*** Data shown Section Begins ***
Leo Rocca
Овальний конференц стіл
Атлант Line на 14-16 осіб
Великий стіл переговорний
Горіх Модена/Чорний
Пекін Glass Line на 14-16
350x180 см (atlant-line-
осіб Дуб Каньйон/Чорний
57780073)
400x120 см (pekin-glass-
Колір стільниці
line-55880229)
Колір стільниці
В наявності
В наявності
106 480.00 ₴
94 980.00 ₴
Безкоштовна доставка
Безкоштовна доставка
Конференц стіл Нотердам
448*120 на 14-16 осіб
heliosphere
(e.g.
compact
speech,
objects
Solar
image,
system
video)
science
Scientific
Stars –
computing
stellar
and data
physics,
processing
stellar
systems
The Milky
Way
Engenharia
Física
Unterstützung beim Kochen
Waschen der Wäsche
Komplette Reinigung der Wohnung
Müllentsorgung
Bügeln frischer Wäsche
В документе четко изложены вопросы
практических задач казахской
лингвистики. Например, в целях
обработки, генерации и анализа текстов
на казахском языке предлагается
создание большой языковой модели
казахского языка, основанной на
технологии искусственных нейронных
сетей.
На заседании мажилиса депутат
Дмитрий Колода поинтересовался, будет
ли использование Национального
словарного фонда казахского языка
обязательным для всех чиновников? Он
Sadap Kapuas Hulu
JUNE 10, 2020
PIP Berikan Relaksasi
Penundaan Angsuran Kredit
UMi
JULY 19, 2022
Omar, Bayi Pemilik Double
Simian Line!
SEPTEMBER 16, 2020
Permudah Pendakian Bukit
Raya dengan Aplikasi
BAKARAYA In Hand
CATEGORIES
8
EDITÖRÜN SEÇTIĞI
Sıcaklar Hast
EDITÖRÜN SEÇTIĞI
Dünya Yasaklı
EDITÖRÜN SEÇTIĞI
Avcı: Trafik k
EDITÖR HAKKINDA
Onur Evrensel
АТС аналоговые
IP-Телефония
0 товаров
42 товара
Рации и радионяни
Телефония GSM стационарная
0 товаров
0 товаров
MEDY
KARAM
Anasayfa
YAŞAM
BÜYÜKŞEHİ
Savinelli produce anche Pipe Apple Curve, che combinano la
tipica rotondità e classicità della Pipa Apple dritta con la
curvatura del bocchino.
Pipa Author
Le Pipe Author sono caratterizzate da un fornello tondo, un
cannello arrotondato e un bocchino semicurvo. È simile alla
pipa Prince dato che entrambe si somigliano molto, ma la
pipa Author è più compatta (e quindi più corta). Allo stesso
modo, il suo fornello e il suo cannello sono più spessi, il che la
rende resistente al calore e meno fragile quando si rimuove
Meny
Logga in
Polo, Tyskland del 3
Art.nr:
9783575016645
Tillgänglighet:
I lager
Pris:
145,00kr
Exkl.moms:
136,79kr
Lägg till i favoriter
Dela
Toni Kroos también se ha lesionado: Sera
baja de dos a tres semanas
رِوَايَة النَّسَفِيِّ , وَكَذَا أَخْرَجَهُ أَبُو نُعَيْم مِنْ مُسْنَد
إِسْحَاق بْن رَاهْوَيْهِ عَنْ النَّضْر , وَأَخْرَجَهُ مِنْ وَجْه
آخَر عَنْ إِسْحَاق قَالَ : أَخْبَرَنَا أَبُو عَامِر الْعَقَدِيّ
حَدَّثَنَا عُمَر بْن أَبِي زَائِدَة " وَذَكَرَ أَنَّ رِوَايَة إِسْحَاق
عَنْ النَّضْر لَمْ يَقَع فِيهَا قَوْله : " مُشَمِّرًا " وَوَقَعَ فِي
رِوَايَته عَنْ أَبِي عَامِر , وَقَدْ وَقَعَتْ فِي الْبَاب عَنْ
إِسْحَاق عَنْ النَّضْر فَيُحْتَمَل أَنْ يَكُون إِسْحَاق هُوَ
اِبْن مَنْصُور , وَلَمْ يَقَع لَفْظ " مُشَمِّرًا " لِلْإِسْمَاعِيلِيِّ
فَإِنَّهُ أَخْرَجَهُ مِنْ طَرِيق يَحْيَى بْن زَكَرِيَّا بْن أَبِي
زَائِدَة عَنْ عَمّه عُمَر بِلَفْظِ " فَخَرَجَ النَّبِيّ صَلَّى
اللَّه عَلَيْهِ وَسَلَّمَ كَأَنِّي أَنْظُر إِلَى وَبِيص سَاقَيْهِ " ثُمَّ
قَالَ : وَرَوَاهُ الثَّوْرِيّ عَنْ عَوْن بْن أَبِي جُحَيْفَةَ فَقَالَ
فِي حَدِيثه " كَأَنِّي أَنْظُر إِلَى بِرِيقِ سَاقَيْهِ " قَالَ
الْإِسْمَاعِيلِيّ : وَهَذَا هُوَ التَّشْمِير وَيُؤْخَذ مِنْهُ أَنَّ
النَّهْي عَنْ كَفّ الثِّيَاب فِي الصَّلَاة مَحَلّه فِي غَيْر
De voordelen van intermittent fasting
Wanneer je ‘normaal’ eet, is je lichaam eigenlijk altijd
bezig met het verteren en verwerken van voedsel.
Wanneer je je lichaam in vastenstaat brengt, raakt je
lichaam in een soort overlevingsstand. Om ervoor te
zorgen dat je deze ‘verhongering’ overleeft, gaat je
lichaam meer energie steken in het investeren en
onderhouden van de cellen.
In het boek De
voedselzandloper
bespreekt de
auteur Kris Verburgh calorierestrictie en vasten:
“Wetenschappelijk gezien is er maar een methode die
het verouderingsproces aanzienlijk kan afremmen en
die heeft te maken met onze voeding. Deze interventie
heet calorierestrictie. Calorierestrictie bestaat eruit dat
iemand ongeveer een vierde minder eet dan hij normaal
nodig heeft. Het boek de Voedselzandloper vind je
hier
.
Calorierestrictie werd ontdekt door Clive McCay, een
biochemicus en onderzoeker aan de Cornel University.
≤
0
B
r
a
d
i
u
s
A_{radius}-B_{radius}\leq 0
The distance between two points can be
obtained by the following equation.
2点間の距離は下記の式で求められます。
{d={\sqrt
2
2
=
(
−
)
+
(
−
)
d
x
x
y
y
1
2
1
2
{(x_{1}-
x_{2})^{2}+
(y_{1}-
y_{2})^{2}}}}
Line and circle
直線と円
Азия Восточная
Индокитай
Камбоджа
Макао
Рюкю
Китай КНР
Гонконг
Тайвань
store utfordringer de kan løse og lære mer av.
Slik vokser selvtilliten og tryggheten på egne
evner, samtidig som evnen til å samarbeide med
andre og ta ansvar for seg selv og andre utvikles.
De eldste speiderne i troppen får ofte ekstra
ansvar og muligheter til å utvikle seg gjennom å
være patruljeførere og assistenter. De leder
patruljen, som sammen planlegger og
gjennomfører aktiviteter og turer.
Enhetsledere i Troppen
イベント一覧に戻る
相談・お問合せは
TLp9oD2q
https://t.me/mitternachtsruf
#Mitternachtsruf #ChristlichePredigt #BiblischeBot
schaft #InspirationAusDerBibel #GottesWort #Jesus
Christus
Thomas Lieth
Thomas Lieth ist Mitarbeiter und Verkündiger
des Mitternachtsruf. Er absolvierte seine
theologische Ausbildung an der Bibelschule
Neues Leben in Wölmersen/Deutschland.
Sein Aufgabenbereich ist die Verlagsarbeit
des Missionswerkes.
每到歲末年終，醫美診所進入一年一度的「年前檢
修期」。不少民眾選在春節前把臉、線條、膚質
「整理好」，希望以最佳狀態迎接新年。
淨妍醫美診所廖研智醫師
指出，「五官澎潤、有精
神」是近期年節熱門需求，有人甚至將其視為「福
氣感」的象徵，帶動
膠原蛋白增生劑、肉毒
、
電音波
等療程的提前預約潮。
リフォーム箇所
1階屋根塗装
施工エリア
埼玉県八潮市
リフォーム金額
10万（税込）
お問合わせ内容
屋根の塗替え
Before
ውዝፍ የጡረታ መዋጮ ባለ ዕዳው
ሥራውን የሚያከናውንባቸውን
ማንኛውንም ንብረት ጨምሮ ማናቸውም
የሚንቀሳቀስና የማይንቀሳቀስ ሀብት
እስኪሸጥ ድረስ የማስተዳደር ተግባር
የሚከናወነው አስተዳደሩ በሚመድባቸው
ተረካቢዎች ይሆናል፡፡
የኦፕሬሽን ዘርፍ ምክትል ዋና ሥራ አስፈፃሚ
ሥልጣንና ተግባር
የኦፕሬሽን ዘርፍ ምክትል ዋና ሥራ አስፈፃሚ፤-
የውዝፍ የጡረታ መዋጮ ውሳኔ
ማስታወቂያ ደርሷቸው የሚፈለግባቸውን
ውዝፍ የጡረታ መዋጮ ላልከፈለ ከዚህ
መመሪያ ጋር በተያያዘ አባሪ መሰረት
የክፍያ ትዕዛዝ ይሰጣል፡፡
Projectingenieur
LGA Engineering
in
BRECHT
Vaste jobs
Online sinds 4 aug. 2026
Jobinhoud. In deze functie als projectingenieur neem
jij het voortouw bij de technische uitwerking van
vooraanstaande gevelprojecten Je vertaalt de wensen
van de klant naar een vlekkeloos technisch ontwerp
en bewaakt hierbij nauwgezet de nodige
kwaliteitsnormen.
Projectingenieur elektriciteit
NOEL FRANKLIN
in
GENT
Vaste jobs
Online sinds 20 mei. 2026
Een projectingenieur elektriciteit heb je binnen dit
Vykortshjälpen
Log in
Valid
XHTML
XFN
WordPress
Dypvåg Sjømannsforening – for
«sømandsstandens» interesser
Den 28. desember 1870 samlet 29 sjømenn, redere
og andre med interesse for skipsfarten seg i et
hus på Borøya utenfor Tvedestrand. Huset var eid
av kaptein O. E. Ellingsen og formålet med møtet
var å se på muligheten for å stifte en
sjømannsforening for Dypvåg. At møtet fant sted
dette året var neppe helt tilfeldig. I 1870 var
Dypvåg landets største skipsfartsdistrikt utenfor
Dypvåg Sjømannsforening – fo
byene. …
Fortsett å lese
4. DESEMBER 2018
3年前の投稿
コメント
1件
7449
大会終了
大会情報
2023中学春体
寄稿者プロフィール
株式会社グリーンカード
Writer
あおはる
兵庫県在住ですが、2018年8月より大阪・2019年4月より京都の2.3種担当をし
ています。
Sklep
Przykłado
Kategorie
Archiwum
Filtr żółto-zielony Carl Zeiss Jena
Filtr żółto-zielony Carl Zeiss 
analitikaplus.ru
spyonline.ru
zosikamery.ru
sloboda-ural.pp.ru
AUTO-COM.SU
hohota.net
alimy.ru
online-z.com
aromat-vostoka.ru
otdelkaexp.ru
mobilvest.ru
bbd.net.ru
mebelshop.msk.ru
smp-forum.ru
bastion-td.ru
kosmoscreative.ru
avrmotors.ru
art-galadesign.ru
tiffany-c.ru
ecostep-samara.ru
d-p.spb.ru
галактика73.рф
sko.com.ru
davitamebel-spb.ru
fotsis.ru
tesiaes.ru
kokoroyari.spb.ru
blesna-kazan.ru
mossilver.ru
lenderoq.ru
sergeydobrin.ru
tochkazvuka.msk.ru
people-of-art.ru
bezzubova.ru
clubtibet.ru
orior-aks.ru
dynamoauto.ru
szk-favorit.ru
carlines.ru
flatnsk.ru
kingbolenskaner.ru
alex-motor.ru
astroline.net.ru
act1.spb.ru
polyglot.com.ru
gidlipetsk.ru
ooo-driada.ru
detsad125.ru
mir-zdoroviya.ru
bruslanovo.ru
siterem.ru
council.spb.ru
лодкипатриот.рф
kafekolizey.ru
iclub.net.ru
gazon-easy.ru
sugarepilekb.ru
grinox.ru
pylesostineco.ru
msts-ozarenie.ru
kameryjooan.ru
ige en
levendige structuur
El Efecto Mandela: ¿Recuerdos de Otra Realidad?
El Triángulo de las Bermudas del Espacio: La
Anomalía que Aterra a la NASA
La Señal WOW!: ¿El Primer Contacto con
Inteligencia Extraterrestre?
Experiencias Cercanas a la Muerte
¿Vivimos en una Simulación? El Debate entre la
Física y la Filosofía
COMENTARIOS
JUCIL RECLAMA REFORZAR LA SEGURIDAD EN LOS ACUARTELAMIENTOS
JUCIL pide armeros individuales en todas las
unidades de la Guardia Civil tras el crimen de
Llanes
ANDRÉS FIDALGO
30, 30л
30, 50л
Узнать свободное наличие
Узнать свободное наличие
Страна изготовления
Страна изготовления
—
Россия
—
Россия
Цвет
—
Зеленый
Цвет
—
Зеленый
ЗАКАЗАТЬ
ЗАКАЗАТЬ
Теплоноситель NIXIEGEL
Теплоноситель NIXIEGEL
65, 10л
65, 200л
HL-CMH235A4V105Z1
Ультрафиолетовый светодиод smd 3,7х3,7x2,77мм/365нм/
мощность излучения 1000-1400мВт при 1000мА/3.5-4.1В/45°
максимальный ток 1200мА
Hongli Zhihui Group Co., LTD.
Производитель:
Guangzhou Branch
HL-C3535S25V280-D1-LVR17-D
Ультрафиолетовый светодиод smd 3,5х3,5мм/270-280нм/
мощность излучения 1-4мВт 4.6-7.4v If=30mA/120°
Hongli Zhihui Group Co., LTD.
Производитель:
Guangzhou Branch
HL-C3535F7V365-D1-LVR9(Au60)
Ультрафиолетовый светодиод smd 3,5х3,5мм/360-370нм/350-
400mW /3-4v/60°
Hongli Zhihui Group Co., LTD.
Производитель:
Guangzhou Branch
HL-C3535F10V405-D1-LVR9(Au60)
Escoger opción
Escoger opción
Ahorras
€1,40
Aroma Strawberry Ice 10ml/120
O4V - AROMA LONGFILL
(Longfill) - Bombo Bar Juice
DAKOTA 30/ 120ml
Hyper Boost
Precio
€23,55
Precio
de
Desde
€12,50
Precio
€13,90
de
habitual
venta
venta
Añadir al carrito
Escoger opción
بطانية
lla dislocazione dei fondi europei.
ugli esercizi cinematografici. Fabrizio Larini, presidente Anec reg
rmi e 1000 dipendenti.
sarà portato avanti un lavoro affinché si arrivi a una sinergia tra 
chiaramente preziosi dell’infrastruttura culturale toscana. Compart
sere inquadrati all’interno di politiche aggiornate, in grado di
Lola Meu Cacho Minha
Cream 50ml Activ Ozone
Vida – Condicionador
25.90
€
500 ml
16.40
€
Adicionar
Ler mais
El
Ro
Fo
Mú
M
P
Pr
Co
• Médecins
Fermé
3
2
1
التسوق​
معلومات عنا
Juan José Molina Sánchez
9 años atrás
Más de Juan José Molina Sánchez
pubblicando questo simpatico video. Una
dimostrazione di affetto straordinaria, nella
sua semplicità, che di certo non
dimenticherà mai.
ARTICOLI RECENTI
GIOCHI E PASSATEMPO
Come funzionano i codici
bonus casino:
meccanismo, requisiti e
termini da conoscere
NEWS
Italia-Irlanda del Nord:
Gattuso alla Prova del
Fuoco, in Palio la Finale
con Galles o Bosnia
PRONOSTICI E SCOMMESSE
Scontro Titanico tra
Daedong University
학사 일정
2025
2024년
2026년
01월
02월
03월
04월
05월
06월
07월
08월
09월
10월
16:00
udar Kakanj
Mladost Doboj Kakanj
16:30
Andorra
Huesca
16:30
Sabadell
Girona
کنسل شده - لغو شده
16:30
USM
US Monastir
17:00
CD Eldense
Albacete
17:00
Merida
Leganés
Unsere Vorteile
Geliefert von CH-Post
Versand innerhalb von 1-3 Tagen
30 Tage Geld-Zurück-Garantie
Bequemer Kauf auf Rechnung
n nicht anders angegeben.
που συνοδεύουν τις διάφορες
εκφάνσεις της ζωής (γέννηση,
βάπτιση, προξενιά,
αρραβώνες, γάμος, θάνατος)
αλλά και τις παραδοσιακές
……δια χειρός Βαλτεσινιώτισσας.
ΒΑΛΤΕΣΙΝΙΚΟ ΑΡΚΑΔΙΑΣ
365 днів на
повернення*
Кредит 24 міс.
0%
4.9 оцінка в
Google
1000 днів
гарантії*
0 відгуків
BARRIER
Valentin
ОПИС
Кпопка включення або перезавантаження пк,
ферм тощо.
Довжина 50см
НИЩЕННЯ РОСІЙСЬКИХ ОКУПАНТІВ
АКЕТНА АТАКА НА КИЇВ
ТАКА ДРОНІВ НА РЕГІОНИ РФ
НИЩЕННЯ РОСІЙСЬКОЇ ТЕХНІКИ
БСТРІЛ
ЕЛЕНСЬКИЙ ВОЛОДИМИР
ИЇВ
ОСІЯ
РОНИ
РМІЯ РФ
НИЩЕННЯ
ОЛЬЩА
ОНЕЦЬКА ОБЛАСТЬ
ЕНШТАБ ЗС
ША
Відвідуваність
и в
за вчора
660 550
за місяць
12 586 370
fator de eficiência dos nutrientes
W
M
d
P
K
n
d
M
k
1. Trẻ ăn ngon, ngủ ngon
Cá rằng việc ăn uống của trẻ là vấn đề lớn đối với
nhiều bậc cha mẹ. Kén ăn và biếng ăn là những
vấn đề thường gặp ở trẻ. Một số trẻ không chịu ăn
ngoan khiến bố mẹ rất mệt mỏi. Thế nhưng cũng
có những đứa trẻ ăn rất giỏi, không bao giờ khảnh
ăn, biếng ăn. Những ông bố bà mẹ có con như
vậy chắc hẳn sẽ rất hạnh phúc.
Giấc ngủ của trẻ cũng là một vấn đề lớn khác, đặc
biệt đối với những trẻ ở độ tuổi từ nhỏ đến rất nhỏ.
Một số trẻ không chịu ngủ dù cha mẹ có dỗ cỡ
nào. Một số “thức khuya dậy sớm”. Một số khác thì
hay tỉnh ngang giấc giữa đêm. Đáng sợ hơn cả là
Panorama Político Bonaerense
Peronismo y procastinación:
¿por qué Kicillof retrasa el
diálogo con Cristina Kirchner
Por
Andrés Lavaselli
*** Data shown Section Ends ***
*Prompt*
Scan the listing above for the word "không" and copy every line that holds it.

*Response to the exercise*
vấn đề thường gặp ở trẻ. Một số trẻ không chịu ăn
có những đứa trẻ ăn rất giỏi, không bao giờ khảnh
Một số trẻ không chịu ngủ dù cha mẹ có dỗ cỡ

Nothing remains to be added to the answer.